Coming Together with CTE
It is hard to imagine anything good coming from the devastating winds and rain of Hurricane Irma or similar storms that ravaged homes and communities this past hurricane season. If you look hard enough, though, you can find unexpected positives even in the worst experiences.
As a member of the Florida Army National Guard, I was activated during Hurricane Irma, and there I had the fortunate, first-hand experience of seeing people come together to help others. Most of these people were actively using skills found in CTE (Career and Technical Education) courses: both soft and hard skills.
Hard skills are specific skills that can be both defined and measured (e.g. typing, math, carpentry, speaking a foreign language, data analysis, etc.). Florida Virtual School has many CTE courses that focus on the hard skills I saw being used in the aftermath of Hurricane Irma.
People used design skills (Digital Information Technology) to create presentations and maps that shared crucial information and locations with others. Law enforcement (Criminal Justice) used those maps to locate and assign sites that needed enforcement of social control and to deter criminal activity. Web designers (Foundations of Web Design and User Interface Design) worked with both designers and law enforcement to create web pages that informed the public and kept everyone safe with accurate and up-to-date information.

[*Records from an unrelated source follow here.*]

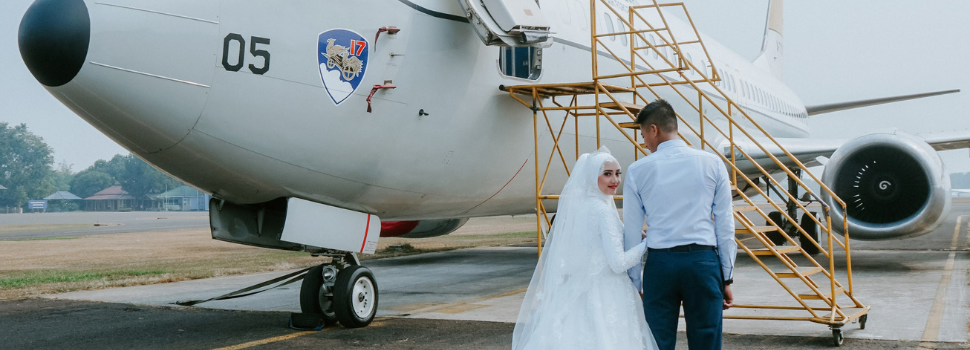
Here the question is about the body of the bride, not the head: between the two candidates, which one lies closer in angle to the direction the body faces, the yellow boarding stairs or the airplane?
the yellow boarding stairs

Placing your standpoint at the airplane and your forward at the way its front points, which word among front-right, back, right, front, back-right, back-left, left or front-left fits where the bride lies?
left

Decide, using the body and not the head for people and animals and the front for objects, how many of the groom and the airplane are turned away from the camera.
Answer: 1

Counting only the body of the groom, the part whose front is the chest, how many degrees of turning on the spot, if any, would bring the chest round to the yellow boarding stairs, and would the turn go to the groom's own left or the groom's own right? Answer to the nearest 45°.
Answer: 0° — they already face it

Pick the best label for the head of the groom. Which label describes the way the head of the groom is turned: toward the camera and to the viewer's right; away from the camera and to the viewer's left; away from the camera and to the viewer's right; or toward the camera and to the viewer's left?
away from the camera and to the viewer's left

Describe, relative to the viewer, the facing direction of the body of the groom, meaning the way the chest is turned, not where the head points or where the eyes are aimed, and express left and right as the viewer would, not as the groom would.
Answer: facing away from the viewer

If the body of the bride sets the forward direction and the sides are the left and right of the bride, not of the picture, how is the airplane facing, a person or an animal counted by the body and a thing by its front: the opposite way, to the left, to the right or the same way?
the opposite way

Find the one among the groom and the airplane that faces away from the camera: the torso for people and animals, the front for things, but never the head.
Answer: the groom

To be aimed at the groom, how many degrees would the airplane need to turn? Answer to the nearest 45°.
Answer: approximately 90° to its left

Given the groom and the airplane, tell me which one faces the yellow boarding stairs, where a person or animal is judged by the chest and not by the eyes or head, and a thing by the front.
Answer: the groom

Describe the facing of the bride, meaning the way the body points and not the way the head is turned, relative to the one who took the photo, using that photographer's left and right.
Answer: facing away from the viewer and to the right of the viewer

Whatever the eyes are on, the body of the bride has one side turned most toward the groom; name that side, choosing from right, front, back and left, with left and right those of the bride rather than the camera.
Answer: right
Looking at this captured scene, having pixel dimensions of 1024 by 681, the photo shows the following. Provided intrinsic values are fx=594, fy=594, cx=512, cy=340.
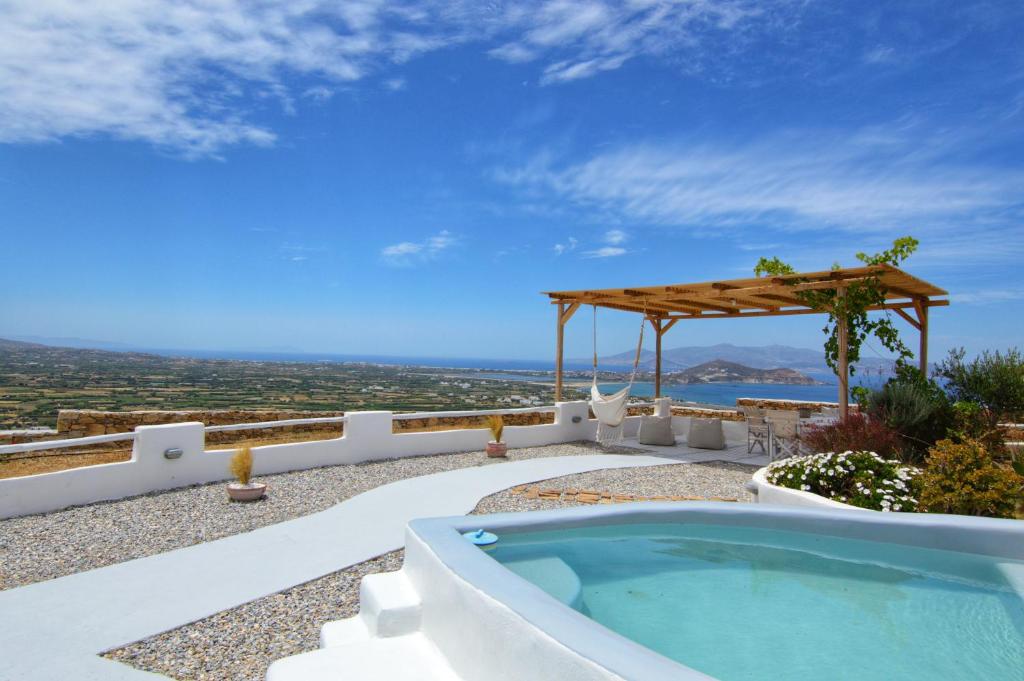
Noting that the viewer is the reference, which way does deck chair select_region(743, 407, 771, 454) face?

Soft skills are personal characteristics people exhibit in the workplace (e.g. teamwork, communication, flexibility, problem solving, etc.). Like hard skills, soft skills can be learned, but are much harder to define and measure. Of course, all of the Florida Virtual School CTE courses have soft skills built into the curriculum.
During Hurricane Irma, everyone benefited from the soft skill of technological awareness (Digital Information Technology). This included specific abilities to write reports with word processors, manage data on spreadsheets, use technology to research information, and communicate through electronic methods like email. I also saw people coming together to solve problems using computational thinking (Foundations of Programming). Computational thinking is the ability to visualize, analyze, and generalize solutions into steps, which is essential to computer programming during emergency situations.
This is not an all-inclusive list of the hard and soft skills that people used to help each other. Many skills naturally require other skills. For example, computational thinking requires soft skills of collaboration, communication, working under pressure, listening, and critical thinking.
Whether in an emergency situation or just succeeding in a traditional workplace, how can you be prepared? The CTE courses in this post are a great place to start or build upon your existing hard and soft skills!